Slugging (SLG) lets you know the impact of a batter’s hits; Since an infield hit is not the same as a HR, we can use this formula to approximate the magnitude of the type of hits he produces. The formula is simple: singles “are worth” 1 point, doubles 2, triples 3 and home runs 4; they are added together and divided between at-bats.

(1B + 2Bx2 + 3Bx3 + HRx4)
           AB

Here, too, Trout has an advantage, indicating that each time he had an official at-bat, his hits were “more impactful” in proportion. But one can then wonder: if he had fewer hits, fewer doubles, and fewer HRs, how is that possible?

The key is precisely that he did it in fewer official AB and, consequently, in the walks he received.

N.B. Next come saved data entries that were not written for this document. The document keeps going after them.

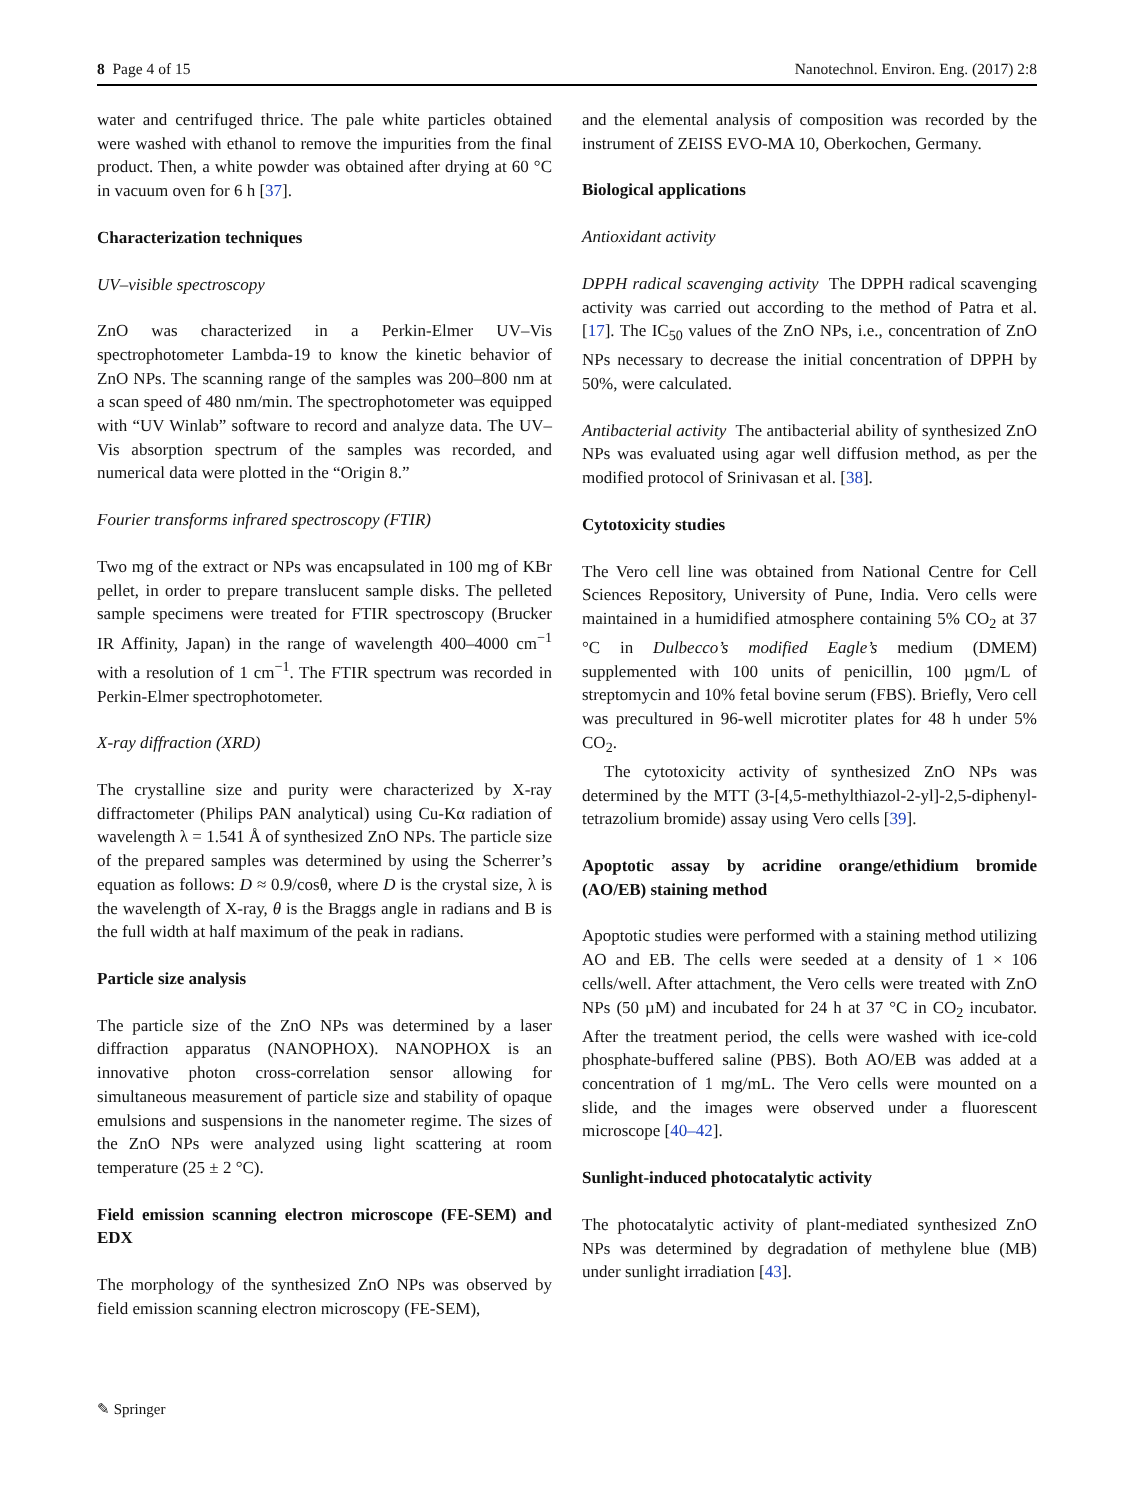8 Page 4 of 15 Nanotechnol. Environ. Eng. (2017) 2:8
water and centrifuged thrice. The pale white particles obtained were washed with ethanol to remove the impurities from the final product. Then, a white powder was obtained after drying at 60 °C in vacuum oven for 6 h [37].
Characterization techniques
UV–visible spectroscopy
ZnO was characterized in a Perkin-Elmer UV–Vis spectrophotometer Lambda-19 to know the kinetic behavior of ZnO NPs. The scanning range of the samples was 200–800 nm at a scan speed of 480 nm/min. The spectrophotometer was equipped with “UV Winlab” software to record and analyze data. The UV–Vis absorption spectrum of the samples was recorded, and numerical data were plotted in the “Origin 8.”
Fourier transforms infrared spectroscopy (FTIR)
Two mg of the extract or NPs was encapsulated in 100 mg of KBr pellet, in order to prepare translucent sample disks. The pelleted sample specimens were treated for FTIR spectroscopy (Brucker IR Affinity, Japan) in the range of wavelength 400–4000 cm<sup>−1</sup> with a resolution of 1 cm<sup>−1</sup>. The FTIR spectrum was recorded in Perkin-Elmer spectrophotometer.
X-ray diffraction (XRD)
The crystalline size and purity were characterized by X-ray diffractometer (Philips PAN analytical) using Cu-Kα radiation of wavelength λ = 1.541 Å of synthesized ZnO NPs. The particle size of the prepared samples was determined by using the Scherrer’s equation as follows: D ≈ 0.9/cosθ, where D is the crystal size, λ is the wavelength of X-ray, θ is the Braggs angle in radians and B is the full width at half maximum of the peak in radians.
Particle size analysis
The particle size of the ZnO NPs was determined by a laser diffraction apparatus (NANOPHOX). NANOPHOX is an innovative photon cross-correlation sensor allowing for simultaneous measurement of particle size and stability of opaque emulsions and suspensions in the nanometer regime. The sizes of the ZnO NPs were analyzed using light scattering at room temperature (25 ± 2 °C).
Field emission scanning electron microscope (FE-SEM) and EDX
The morphology of the synthesized ZnO NPs was observed by field emission scanning electron microscopy (FE-SEM),
and the elemental analysis of composition was recorded by the instrument of ZEISS EVO-MA 10, Oberkochen, Germany.
Biological applications
Antioxidant activity
DPPH radical scavenging activity The DPPH radical scavenging activity was carried out according to the method of Patra et al. [17]. The IC<sub>50</sub> values of the ZnO NPs, i.e., concentration of ZnO NPs necessary to decrease the initial concentration of DPPH by 50%, were calculated.
Antibacterial activity The antibacterial ability of synthesized ZnO NPs was evaluated using agar well diffusion method, as per the modified protocol of Srinivasan et al. [38].
Cytotoxicity studies
The Vero cell line was obtained from National Centre for Cell Sciences Repository, University of Pune, India. Vero cells were maintained in a humidified atmosphere containing 5% CO<sub>2</sub> at 37 °C in Dulbecco’s modified Eagle’s medium (DMEM) supplemented with 100 units of penicillin, 100 µgm/L of streptomycin and 10% fetal bovine serum (FBS). Briefly, Vero cell was precultured in 96-well microtiter plates for 48 h under 5% CO<sub>2</sub>.
The cytotoxicity activity of synthesized ZnO NPs was determined by the MTT (3-[4,5-methylthiazol-2-yl]-2,5-diphenyl-tetrazolium bromide) assay using Vero cells [39].
Apoptotic assay by acridine orange/ethidium bromide (AO/EB) staining method
Apoptotic studies were performed with a staining method utilizing AO and EB. The cells were seeded at a density of 1 × 106 cells/well. After attachment, the Vero cells were treated with ZnO NPs (50 µM) and incubated for 24 h at 37 °C in CO<sub>2</sub> incubator. After the treatment period, the cells were washed with ice-cold phosphate-buffered saline (PBS). Both AO/EB was added at a concentration of 1 mg/mL. The Vero cells were mounted on a slide, and the images were observed under a fluorescent microscope [40–42].
Sunlight-induced photocatalytic activity
The photocatalytic activity of plant-mediated synthesized ZnO NPs was determined by degradation of methylene blue (MB) under sunlight irradiation [43].
✎ Springer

Trout had 49 fewer appearances at the plate than Betts, which is quite a lot, but remember that we use official turns (AB) because walks and sacrifices (among others) do not count for it; then the difference becomes brutal: Trout had 549 vs. 672 AB of Betts.

This means that when Trout did indeed put the ball into play, the rate of his hits were of a more significant magnitude. And the times he didn’t have a legal turn he did something just as important: he walked.

Looking at his BB%, which is the percentage of turns that ended up being a walk, Trout tripled Betts there resulting in him receiving 116 walks to just 49 for Betts. That’s a frankly a mammoth relationship, and the main reason Trout outperformed Betts.

Note that, therefore, although Trout played 1 more game than Betts that season, his number of legal turns is 123 smaller than Betts, therefore, it means that he was proportionally better in the legal turns he took and when he did not put the ball in play he reached base by the way of a walk.

OBP and SLG clarify a lot but today we have a couple of stats that go much further and the consensus among the MLB teams (which in the end are the ones who know the most about this game) is that wOBA and wRC + are highly descriptive of a hitter’s performance.

It should come as no surprise then that Trout that year literally outpaced Betts in those stats. I recommend this link where they resume them much better than what I can: library.fangraphs.com/offense/wrc/.

A tip: a WRC + of 136 is considered above average, like Betts’ that year. One of more than 160 is considered Excellent: Trout had 176. Not surprisingly, Trout’s fWAR was significantly better than Betts’s that year; there are well-supported and factual reasons that justify it.

About fWAR, FanGraphs’ WAR, we can discuss later.

Finally, I wanted to share an idea that I heard in a fabulous conversation between @IgnacioSerrano and @nelsonmatamoros, in which they talked (among many other interesting things) about the adversity to advanced statistics from us baseball fans, and compared it to when someone prefers to use an analog push-button phone, and so on; that person has every right to use it and it will probably serve him within the limitations to communicate with someone.

However, because you do not want to use a more advanced phone, you will probably not be able to hear the voice better or see the image of the other person, missing a huge part of the experience, perhaps the best. That person may continue to be happy because despite this he manages to communicate, but unfortunately, he is not aware of what he is missing from appreciating.

This is how I compare the experience of enjoying baseball today: we can settle for seeing it as they did 50 years ago and that’s not inherently bad, but if we motivate ourselves to evolve with it, at our own pace, but without stopping, it is very likely that we will enjoy it even more.

Sabermetrics is not the end of baseball at all, as many like say; baseball has changed a long time ago, and perhaps we did not realize it and many more changes will come. Baseball will always be there waiting for us.